§ Task prompt: Extract all lines in the data that contain the word "MateusPy".

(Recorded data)
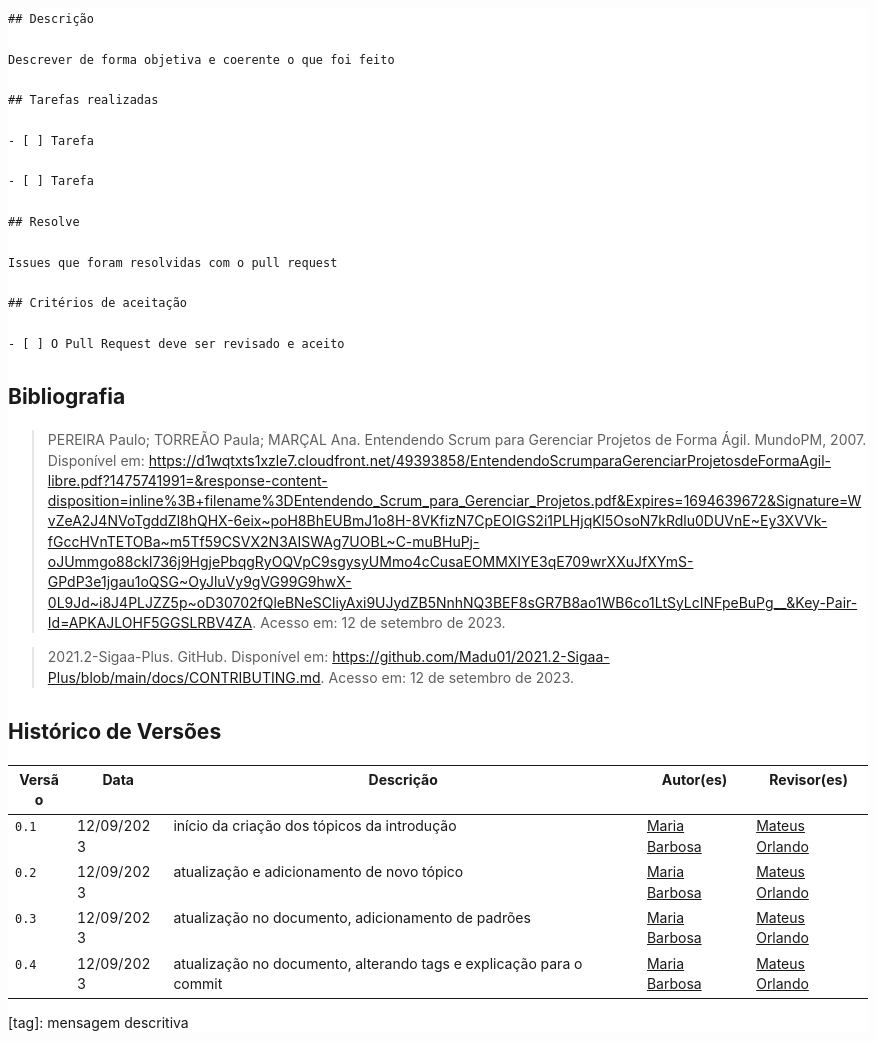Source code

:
 ```
## Descrição 

Descrever de forma objetiva e coerente o que foi feito

## Tarefas realizadas

- [ ] Tarefa

- [ ] Tarefa

## Resolve 

Issues que foram resolvidas com o pull request

## Critérios de aceitação

- [ ] O Pull Request deve ser revisado e aceito
```

## Bibliografia
> PEREIRA Paulo; TORREÃO Paula; MARÇAL Ana. Entendendo Scrum para Gerenciar Projetos de Forma Ágil. MundoPM, 2007. Disponível em: https://d1wqtxts1xzle7.cloudfront.net/49393858/EntendendoScrumparaGerenciarProjetosdeFormaAgil-libre.pdf?1475741991=&response-content-disposition=inline%3B+filename%3DEntendendo_Scrum_para_Gerenciar_Projetos.pdf&Expires=1694639672&Signature=WvZeA2J4NVoTgddZl8hQHX-6eix~poH8BhEUBmJ1o8H-8VKfizN7CpEOIGS2i1PLHjqKl5OsoN7kRdlu0DUVnE~Ey3XVVk-fGccHVnTETOBa~m5Tf59CSVX2N3AISWAg7UOBL~C-muBHuPj-oJUmmgo88ckl736j9HgjePbqgRyOQVpC9sgysyUMmo4cCusaEOMMXIYE3qE709wrXXuJfXYmS-GPdP3e1jgau1oQSG~OyJluVy9gVG99G9hwX-0L9Jd~i8J4PLJZZ5p~oD30702fQleBNeSCliyAxi9UJydZB5NnhNQ3BEF8sGR7B8ao1WB6co1LtSyLcINFpeBuPg__&Key-Pair-Id=APKAJLOHF5GGSLRBV4ZA. Acesso em: 12 de setembro de 2023.

> 2021.2-Sigaa-Plus. GitHub. Disponível em: https://github.com/Madu01/2021.2-Sigaa-Plus/blob/main/docs/CONTRIBUTING.md. Acesso em: 12 de setembro de 2023.  

## Histórico de Versões

| Versão |     Data    | Descrição   | Autor(es) | Revisor(es) |
| ------ | ----------- | ----------- | --------- | ----------- |
| `0.1`  | 12/09/2023  | início da criação dos tópicos da introdução | [Maria Barbosa](https://github.com/Madu01) | [Mateus Orlando](https://github.com/MateusPy) |
| `0.2`  | 12/09/2023  | atualização e adicionamento de novo tópico | [Maria Barbosa](https://github.com/Madu01) | [Mateus Orlando](https://github.com/MateusPy) |
| `0.3`  | 12/09/2023  | atualização no documento, adicionamento de padrões | [Maria Barbosa](https://github.com/Madu01) | [Mateus Orlando](https://github.com/MateusPy) |
| `0.4`  | 12/09/2023  | atualização no documento, alterando tags  e explicação para o commit | [Maria Barbosa](https://github.com/Madu01) | [Mateus Orlando](https://github.com/MateusPy) |


[tag]: mensagem descritiva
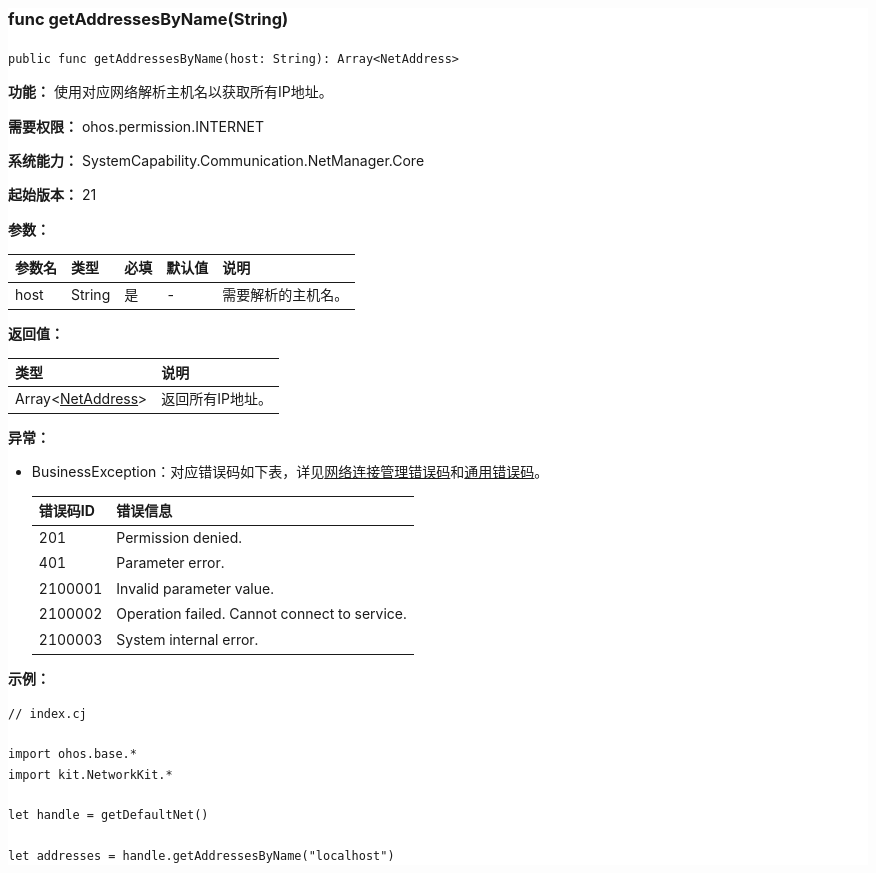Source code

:### func getAddressesByName(String)

```cangjie
public func getAddressesByName(host: String): Array<NetAddress>
```

**功能：** 使用对应网络解析主机名以获取所有IP地址。

**需要权限：** ohos.permission.INTERNET

**系统能力：** SystemCapability.Communication.NetManager.Core

**起始版本：** 21

**参数：**

|参数名|类型|必填|默认值|说明|
|:---|:---|:---|:---|:---|
|host|String|是|-|需要解析的主机名。|

**返回值：**

|类型|说明|
|:----|:----|
|Array\<[NetAddress](#class-netaddress)>|返回所有IP地址。|

**异常：**

- BusinessException：对应错误码如下表，详见[网络连接管理错误码](../../errorcodes/cj-errorcode-net-connection.md)和[通用错误码](../../errorcodes/cj-errorcode-universal.md)。

  | 错误码ID | 错误信息 |
  | :---- | :--- |
  | 201 | Permission denied. |
  | 401 | Parameter error. |
  | 2100001 | Invalid parameter value. |
  | 2100002 | Operation failed. Cannot connect to service. |
  | 2100003 | System internal error. |

**示例：**



```cangjie
// index.cj

import ohos.base.*
import kit.NetworkKit.*

let handle = getDefaultNet()

let addresses = handle.getAddressesByName("localhost")
```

§ Response to this exercise:
| `0.1`  | 12/09/2023  | início da criação dos tópicos da introdução | [Maria Barbosa](https://github.com/Madu01) | [Mateus Orlando](https://github.com/MateusPy) |
| `0.2`  | 12/09/2023  | atualização e adicionamento de novo tópico | [Maria Barbosa](https://github.com/Madu01) | [Mateus Orlando](https://github.com/MateusPy) |
| `0.3`  | 12/09/2023  | atualização no documento, adicionamento de padrões | [Maria Barbosa](https://github.com/Madu01) | [Mateus Orlando](https://github.com/MateusPy) |
| `0.4`  | 12/09/2023  | atualização no documento, alterando tags  e explicação para o commit | [Maria Barbosa](https://github.com/Madu01) | [Mateus Orlando](https://github.com/MateusPy) |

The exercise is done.